**What you will do:**
Every single entry must be restated word for word.

* * *

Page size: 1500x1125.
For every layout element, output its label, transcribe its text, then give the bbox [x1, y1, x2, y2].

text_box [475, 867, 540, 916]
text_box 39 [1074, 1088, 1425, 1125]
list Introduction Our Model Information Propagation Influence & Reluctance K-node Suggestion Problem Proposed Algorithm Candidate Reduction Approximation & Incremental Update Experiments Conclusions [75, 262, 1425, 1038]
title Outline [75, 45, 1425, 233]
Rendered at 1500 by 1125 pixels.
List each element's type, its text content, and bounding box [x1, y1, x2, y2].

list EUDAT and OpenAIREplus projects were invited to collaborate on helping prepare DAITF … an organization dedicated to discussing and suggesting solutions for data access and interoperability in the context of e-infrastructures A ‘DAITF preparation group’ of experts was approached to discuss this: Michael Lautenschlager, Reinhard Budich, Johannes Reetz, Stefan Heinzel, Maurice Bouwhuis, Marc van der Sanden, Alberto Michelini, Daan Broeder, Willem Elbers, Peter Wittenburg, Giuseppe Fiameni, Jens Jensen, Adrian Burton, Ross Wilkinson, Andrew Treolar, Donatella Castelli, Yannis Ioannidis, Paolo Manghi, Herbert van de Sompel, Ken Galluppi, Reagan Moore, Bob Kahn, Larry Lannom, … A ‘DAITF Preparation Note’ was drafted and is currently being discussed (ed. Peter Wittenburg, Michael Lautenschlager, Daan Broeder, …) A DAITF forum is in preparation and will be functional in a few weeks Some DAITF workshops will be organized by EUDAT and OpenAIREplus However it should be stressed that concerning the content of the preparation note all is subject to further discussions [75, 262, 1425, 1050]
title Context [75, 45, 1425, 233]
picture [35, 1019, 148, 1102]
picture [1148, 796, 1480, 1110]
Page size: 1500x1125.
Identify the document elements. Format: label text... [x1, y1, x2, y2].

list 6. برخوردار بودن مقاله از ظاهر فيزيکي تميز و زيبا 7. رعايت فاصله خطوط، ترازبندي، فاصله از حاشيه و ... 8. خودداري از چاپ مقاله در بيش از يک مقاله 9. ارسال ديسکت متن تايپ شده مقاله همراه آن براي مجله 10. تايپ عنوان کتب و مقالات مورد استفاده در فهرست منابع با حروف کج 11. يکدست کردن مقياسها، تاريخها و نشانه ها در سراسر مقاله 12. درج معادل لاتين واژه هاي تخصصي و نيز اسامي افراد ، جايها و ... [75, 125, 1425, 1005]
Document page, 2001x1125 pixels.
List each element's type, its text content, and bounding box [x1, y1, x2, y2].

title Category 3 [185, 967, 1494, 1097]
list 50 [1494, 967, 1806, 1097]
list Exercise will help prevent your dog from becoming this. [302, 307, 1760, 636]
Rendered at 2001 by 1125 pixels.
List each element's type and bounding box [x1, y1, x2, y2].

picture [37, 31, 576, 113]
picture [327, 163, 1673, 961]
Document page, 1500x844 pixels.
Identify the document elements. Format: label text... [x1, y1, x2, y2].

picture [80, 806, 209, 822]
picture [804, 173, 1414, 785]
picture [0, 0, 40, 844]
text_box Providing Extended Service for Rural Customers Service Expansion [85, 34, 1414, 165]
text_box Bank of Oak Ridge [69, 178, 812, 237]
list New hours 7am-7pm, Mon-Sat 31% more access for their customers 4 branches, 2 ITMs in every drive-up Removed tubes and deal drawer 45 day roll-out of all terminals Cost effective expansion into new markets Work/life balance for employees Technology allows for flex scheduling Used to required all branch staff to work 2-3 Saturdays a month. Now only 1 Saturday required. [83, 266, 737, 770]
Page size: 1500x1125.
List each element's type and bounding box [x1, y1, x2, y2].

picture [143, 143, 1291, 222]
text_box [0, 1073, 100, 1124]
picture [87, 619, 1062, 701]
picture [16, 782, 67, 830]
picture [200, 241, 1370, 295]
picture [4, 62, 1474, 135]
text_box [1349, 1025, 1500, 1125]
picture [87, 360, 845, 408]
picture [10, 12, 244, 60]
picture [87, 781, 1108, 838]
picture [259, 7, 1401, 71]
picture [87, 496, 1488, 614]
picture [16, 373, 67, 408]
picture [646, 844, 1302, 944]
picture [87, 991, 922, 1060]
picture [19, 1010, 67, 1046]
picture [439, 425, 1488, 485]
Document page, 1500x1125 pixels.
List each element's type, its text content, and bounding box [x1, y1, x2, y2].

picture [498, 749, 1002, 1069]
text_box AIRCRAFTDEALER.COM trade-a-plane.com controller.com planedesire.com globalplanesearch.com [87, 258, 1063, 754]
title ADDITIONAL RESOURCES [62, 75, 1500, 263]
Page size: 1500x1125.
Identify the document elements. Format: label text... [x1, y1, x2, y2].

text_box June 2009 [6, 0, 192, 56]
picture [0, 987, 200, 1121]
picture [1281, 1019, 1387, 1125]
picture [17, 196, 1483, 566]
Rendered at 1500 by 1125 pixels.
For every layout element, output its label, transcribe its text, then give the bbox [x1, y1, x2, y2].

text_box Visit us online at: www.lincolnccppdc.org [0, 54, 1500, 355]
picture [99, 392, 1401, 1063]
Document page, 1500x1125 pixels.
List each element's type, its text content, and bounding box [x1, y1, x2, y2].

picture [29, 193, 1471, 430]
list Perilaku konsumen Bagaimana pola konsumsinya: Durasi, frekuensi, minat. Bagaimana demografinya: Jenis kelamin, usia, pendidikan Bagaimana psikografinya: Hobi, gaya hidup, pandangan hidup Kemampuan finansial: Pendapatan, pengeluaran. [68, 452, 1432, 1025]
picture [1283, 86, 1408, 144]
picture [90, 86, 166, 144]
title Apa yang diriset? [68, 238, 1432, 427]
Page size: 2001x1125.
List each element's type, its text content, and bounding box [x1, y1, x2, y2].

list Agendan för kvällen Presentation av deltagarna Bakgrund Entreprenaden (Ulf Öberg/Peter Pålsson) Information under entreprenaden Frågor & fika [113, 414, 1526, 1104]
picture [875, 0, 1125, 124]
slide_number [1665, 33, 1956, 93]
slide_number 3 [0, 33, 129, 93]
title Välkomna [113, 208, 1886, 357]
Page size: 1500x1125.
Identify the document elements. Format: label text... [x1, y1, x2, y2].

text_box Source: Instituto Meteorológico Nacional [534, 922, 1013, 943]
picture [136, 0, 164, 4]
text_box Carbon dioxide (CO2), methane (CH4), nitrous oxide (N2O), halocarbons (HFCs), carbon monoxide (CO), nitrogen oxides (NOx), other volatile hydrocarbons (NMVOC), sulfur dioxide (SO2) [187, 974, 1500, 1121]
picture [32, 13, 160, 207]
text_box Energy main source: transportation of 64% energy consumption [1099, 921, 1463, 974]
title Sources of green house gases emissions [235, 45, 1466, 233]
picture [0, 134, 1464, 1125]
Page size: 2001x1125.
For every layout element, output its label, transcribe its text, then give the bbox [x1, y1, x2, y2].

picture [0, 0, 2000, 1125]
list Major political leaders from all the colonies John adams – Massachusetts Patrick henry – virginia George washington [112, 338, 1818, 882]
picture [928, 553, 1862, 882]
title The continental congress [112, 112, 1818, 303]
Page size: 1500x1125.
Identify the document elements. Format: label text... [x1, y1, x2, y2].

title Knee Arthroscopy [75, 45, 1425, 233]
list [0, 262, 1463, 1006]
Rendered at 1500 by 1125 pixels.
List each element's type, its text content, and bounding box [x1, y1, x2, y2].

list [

* * *

**Task result:**
Page size: 1500x1125.
For every layout element, output its label, transcribe its text, then give the bbox [x1, y1, x2, y2].

text_box [475, 867, 540, 916]
text_box 39 [1074, 1088, 1425, 1125]
list Introduction Our Model Information Propagation Influence & Reluctance K-node Suggestion Problem Proposed Algorithm Candidate Reduction Approximation & Incremental Update Experiments Conclusions [75, 262, 1425, 1038]
title Outline [75, 45, 1425, 233]
Rendered at 1500 by 1125 pixels.
List each element's type, its text content, and bounding box [x1, y1, x2, y2].

list EUDAT and OpenAIREplus projects were invited to collaborate on helping prepare DAITF … an organization dedicated to discussing and suggesting solutions for data access and interoperability in the context of e-infrastructures A ‘DAITF preparation group’ of experts was approached to discuss this: Michael Lautenschlager, Reinhard Budich, Johannes Reetz, Stefan Heinzel, Maurice Bouwhuis, Marc van der Sanden, Alberto Michelini, Daan Broeder, Willem Elbers, Peter Wittenburg, Giuseppe Fiameni, Jens Jensen, Adrian Burton, Ross Wilkinson, Andrew Treolar, Donatella Castelli, Yannis Ioannidis, Paolo Manghi, Herbert van de Sompel, Ken Galluppi, Reagan Moore, Bob Kahn, Larry Lannom, … A ‘DAITF Preparation Note’ was drafted and is currently being discussed (ed. Peter Wittenburg, Michael Lautenschlager, Daan Broeder, …) A DAITF forum is in preparation and will be functional in a few weeks Some DAITF workshops will be organized by EUDAT and OpenAIREplus However it should be stressed that concerning the content of the preparation note all is subject to further discussions [75, 262, 1425, 1050]
title Context [75, 45, 1425, 233]
picture [35, 1019, 148, 1102]
picture [1148, 796, 1480, 1110]
Page size: 1500x1125.
Identify the document elements. Format: label text... [x1, y1, x2, y2].

list 6. برخوردار بودن مقاله از ظاهر فيزيکي تميز و زيبا 7. رعايت فاصله خطوط، ترازبندي، فاصله از حاشيه و ... 8. خودداري از چاپ مقاله در بيش از يک مقاله 9. ارسال ديسکت متن تايپ شده مقاله همراه آن براي مجله 10. تايپ عنوان کتب و مقالات مورد استفاده در فهرست منابع با حروف کج 11. يکدست کردن مقياسها، تاريخها و نشانه ها در سراسر مقاله 12. درج معادل لاتين واژه هاي تخصصي و نيز اسامي افراد ، جايها و ... [75, 125, 1425, 1005]
Document page, 2001x1125 pixels.
List each element's type, its text content, and bounding box [x1, y1, x2, y2].

title Category 3 [185, 967, 1494, 1097]
list 50 [1494, 967, 1806, 1097]
list Exercise will help prevent your dog from becoming this. [302, 307, 1760, 636]
Rendered at 2001 by 1125 pixels.
List each element's type and bounding box [x1, y1, x2, y2].

picture [37, 31, 576, 113]
picture [327, 163, 1673, 961]
Document page, 1500x844 pixels.
Identify the document elements. Format: label text... [x1, y1, x2, y2].

picture [80, 806, 209, 822]
picture [804, 173, 1414, 785]
picture [0, 0, 40, 844]
text_box Providing Extended Service for Rural Customers Service Expansion [85, 34, 1414, 165]
text_box Bank of Oak Ridge [69, 178, 812, 237]
list New hours 7am-7pm, Mon-Sat 31% more access for their customers 4 branches, 2 ITMs in every drive-up Removed tubes and deal drawer 45 day roll-out of all terminals Cost effective expansion into new markets Work/life balance for employees Technology allows for flex scheduling Used to required all branch staff to work 2-3 Saturdays a month. Now only 1 Saturday required. [83, 266, 737, 770]
Page size: 1500x1125.
List each element's type and bounding box [x1, y1, x2, y2].

picture [143, 143, 1291, 222]
text_box [0, 1073, 100, 1124]
picture [87, 619, 1062, 701]
picture [16, 782, 67, 830]
picture [200, 241, 1370, 295]
picture [4, 62, 1474, 135]
text_box [1349, 1025, 1500, 1125]
picture [87, 360, 845, 408]
picture [10, 12, 244, 60]
picture [87, 781, 1108, 838]
picture [259, 7, 1401, 71]
picture [87, 496, 1488, 614]
picture [16, 373, 67, 408]
picture [646, 844, 1302, 944]
picture [87, 991, 922, 1060]
picture [19, 1010, 67, 1046]
picture [439, 425, 1488, 485]
Document page, 1500x1125 pixels.
List each element's type, its text content, and bounding box [x1, y1, x2, y2].

picture [498, 749, 1002, 1069]
text_box AIRCRAFTDEALER.COM trade-a-plane.com controller.com planedesire.com globalplanesearch.com [87, 258, 1063, 754]
title ADDITIONAL RESOURCES [62, 75, 1500, 263]
Page size: 1500x1125.
Identify the document elements. Format: label text... [x1, y1, x2, y2].

text_box June 2009 [6, 0, 192, 56]
picture [0, 987, 200, 1121]
picture [1281, 1019, 1387, 1125]
picture [17, 196, 1483, 566]
Rendered at 1500 by 1125 pixels.
For every layout element, output its label, transcribe its text, then give the bbox [x1, y1, x2, y2].

text_box Visit us online at: www.lincolnccppdc.org [0, 54, 1500, 355]
picture [99, 392, 1401, 1063]
Document page, 1500x1125 pixels.
List each element's type, its text content, and bounding box [x1, y1, x2, y2].

picture [29, 193, 1471, 430]
list Perilaku konsumen Bagaimana pola konsumsinya: Durasi, frekuensi, minat. Bagaimana demografinya: Jenis kelamin, usia, pendidikan Bagaimana psikografinya: Hobi, gaya hidup, pandangan hidup Kemampuan finansial: Pendapatan, pengeluaran. [68, 452, 1432, 1025]
picture [1283, 86, 1408, 144]
picture [90, 86, 166, 144]
title Apa yang diriset? [68, 238, 1432, 427]
Page size: 2001x1125.
List each element's type, its text content, and bounding box [x1, y1, x2, y2].

list Agendan för kvällen Presentation av deltagarna Bakgrund Entreprenaden (Ulf Öberg/Peter Pålsson) Information under entreprenaden Frågor & fika [113, 414, 1526, 1104]
picture [875, 0, 1125, 124]
slide_number [1665, 33, 1956, 93]
slide_number 3 [0, 33, 129, 93]
title Välkomna [113, 208, 1886, 357]
Page size: 1500x1125.
Identify the document elements. Format: label text... [x1, y1, x2, y2].

text_box Source: Instituto Meteorológico Nacional [534, 922, 1013, 943]
picture [136, 0, 164, 4]
text_box Carbon dioxide (CO2), methane (CH4), nitrous oxide (N2O), halocarbons (HFCs), carbon monoxide (CO), nitrogen oxides (NOx), other volatile hydrocarbons (NMVOC), sulfur dioxide (SO2) [187, 974, 1500, 1121]
picture [32, 13, 160, 207]
text_box Energy main source: transportation of 64% energy consumption [1099, 921, 1463, 974]
title Sources of green house gases emissions [235, 45, 1466, 233]
picture [0, 134, 1464, 1125]
Page size: 2001x1125.
For every layout element, output its label, transcribe its text, then give the bbox [x1, y1, x2, y2].

picture [0, 0, 2000, 1125]
list Major political leaders from all the colonies John adams – Massachusetts Patrick henry – virginia George washington [112, 338, 1818, 882]
picture [928, 553, 1862, 882]
title The continental congress [112, 112, 1818, 303]
Page size: 1500x1125.
Identify the document elements. Format: label text... [x1, y1, x2, y2].

title Knee Arthroscopy [75, 45, 1425, 233]
list [0, 262, 1463, 1006]
Rendered at 1500 by 1125 pixels.
List each element's type, its text content, and bounding box [x1, y1, x2, y2].

list [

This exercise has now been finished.